With reference to the article How to sell an idea (Chanakya, December 4), foreign direct investment (FDI) may change the shape of the sector but it won't help consumers in any way, as the existing Indian retail giants haven't added value to our shopping experience.india Updated: Dec 10, 2011 23:50 IST
Retail therapy just will not sell
With reference to the article How to sell an idea (Chanakya, December 4), foreign direct investment (FDI) may change the shape of the sector but it won't help consumers in any way, as the existing Indian retail giants haven't added value to our shopping experience. My neighbourhood mom-and-pop stores are better. The storekeepers are friendly and they don't force me to buy any particular product. We must remember that foreign companies will make the Indian consumer bear the cost of improving the supply-chain infrastructure.
Man Mohan Bhatia, Delhi
Chanakya is right in pointing out that India needs to allow the retail giants. I find the furore over this reform process shocking. Political parties should desist from partisanship and look at the bigger picture.
Jugnu Bagga, via email
Walking out on debate
With reference to Karan Thapar's article Not a fine balance (Sunday Sentiments, December 4), adjournment and walkouts in Parliament have become the rule rather than the exception these days.
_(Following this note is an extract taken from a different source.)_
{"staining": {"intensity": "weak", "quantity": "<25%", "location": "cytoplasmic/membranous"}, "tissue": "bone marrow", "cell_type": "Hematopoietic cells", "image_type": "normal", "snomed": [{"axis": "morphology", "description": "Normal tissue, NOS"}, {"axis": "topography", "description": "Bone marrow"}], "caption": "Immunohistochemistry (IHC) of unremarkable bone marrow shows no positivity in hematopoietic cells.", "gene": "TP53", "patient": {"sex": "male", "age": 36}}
One of the key reasons for this is that more than 30% of our representatives have criminal records and have no understanding of the parliamentary process. Moreover, there are many MPs who don't even bother to learn the rules, let alone go to the House prepared on any subject. The Nehruvian era was different: there were lively and courteous debates and the MPs always tried to maintain decorum in the House.
BM Singh, via email
The common people are regularly targeting politicians these days because they are fed up with their inaction on issues like corruption and price rise. There is also a perception that legislators enjoy immunity because of the corrupt system. But this lack of confidence in our MPs does not augur well for the country.
Sourabh Inani, via email
Summit lacked common touch
The two-day HT Leadership Summit (Leading the change, December 4) was a great platform for exchange of ideas. But sadly, in that august gathering, there was no one who could effectively present the views of the common man on the issues that were discussed. However, Indian politicians did not come up with anything worthwhile; the two most significant statements came from 'outsiders': Malaysian prime minister Mahathir Mohamad and actor Vidya Balan.
Devraj, via email
Mahathir Mohamad's comment on Indian democracy at the HT summit was simply shocking. The Malaysian PM's comment was an insult to our freedom fighters and their vision for India. A leader who ruled a country for 22 years will never understand the value of democracy. Yes, probably we could have had a stronger economy and better infrastructure if certain issues were dealt with strongly, but that's not how we want to progress. For a country as diverse as India, our strength lies in democracy and, therefore, we should never leave that path.
Sunny Sandhu, via email
It's not top billing for them
Indrajit Hazra in Those MP vessels (Red Herring, December 4) aptly unveils the true nature of our parliamentarians. On the one hand, they talk of courteous behaviour inside the House, but they always seem to forget the proper rules of negotiation when they enter Parli-ament. Our elected representatives must learn how to properly transact parliamentary business and then demand more privileges. By disrupting Parliament on a regular basis, they are doing a great disservice to the people of the country. There are many Bills pending but thanks to these adjournments, not many will be passed this session. This will only stall India's progress.